Suppose we observe a traning set \(D = \{(x_i, f_i), i = 1:N\}\) where \(f(x_i)\) is the nosie-free observation of the function evaluated at \(x_i\). Given a test set \(X_*\) of size \(N_{*}\times D\) we want to predict the function outputs \(f_*\).

If we ask the GP to predict \(f(x)\) for a value of x that it has already seen , we want the GP to return an answer \(f(x)\) with no uncertainity. In other words, it should act as an interpolator of the traning data.

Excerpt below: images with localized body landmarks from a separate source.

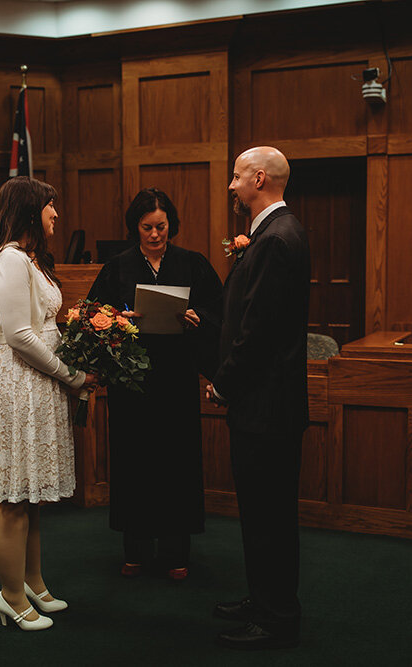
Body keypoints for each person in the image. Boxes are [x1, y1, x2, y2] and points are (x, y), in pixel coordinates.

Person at [0, 176, 98, 631]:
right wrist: (73, 375)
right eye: (49, 206)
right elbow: (20, 336)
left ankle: (34, 583)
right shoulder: (7, 258)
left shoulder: (31, 260)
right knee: (12, 499)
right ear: (28, 210)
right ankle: (10, 596)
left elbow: (45, 328)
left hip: (36, 383)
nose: (56, 215)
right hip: (14, 381)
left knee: (32, 495)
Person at [87, 187, 222, 580]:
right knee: (135, 462)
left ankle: (176, 552)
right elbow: (96, 314)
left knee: (176, 462)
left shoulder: (192, 263)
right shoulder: (118, 267)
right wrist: (120, 319)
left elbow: (219, 309)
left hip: (177, 378)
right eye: (147, 227)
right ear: (136, 227)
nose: (155, 235)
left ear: (171, 226)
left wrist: (198, 317)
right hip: (133, 384)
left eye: (161, 227)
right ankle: (136, 550)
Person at [206, 147, 310, 650]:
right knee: (261, 511)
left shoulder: (275, 239)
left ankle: (275, 617)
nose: (231, 185)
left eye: (236, 176)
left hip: (266, 405)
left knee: (269, 514)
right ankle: (262, 596)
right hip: (266, 404)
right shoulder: (274, 233)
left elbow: (258, 331)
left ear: (259, 179)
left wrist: (224, 381)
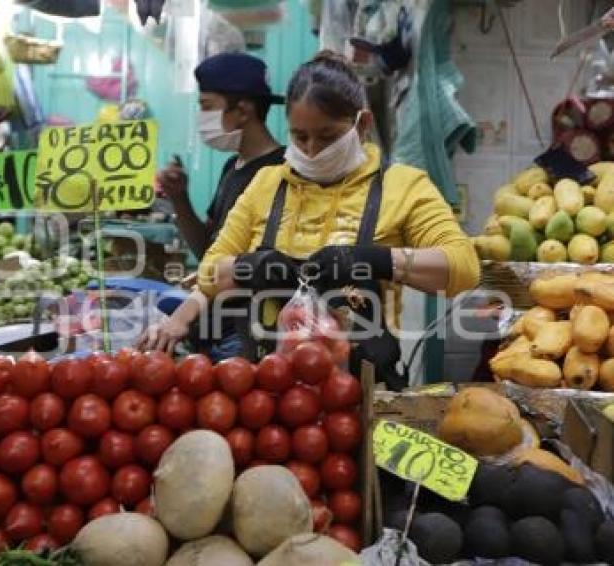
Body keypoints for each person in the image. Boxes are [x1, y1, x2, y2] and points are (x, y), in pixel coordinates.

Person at [195, 51, 479, 388]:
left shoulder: (403, 186)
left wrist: (377, 260)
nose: (312, 150)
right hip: (269, 393)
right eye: (300, 136)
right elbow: (208, 272)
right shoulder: (267, 184)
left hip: (358, 393)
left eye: (328, 136)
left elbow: (463, 268)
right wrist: (252, 266)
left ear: (363, 125)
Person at [138, 52, 286, 357]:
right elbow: (209, 250)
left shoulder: (280, 173)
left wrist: (186, 313)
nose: (201, 117)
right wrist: (179, 198)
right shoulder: (232, 167)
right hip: (211, 326)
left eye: (206, 106)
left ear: (243, 110)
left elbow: (252, 269)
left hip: (247, 336)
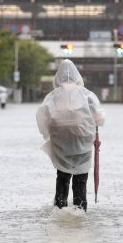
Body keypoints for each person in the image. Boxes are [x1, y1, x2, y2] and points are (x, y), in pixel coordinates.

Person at [36, 59, 105, 211]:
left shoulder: (53, 96)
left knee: (62, 176)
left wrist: (49, 134)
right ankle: (80, 211)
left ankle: (60, 207)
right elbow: (99, 118)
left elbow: (43, 118)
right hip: (83, 142)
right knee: (80, 179)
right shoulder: (86, 95)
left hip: (61, 143)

This is only possible if we assume that the observations are noiseless.

By definition of GP, the join distribution has the following form:

\[\begin{split} \begin{pmatrix} f \\ f_* \end{pmatrix} \sim \mathcal{N}( \begin{pmatrix} \mu \\ \mu_* \end{pmatrix}, \begin{pmatrix} K & K_* \\ K_*^T & K_{**}\end{pmatrix}) \end{split}\]
  • \(K_{N \times N} = k(X,X)\)

  • \(K_{*_{N \times N_*}} = k(X,X_*)\)

  • \(K_{**_{N_* \times N_*}} = k(X_*, X_*)\)

By the rules for conditioning Gaussians we get:

\[\begin{split} p(f_*|X_*,X, f) = N(f_*| \mu_*, \Sigma_*) \\ \mu_* = \mu(X_*) + K_*^TK^{-1}(f - \mu(X)) \\ \Sigma_* = K_** - K^T_*K^{-1}K_* \end{split}\]

Example:

On the left we draw samples from the prior \(p(f|X)\) and the right from the posterior \(p(f_*| X_*, X, f)\)

Using an Gaussian kernel:

\[ \mathcal{k}(x, x') = \sigma^2_f \exp(- \frac{1}{2l^2} (x - x')^2) \]
  • \(l\) controls the horizontal length

  • \(\sigma^2_f\) controls the vertical variation

One application of noise-free GP regression is as a computationally cheap proxy for the behavior of a complex simulator, such as a weather forecasting program. One can then estimate the effect of changing simulator parameters by examining their effect on the GP’s predictions, rather than having to run the simulator many times, which may be prohibitively slow.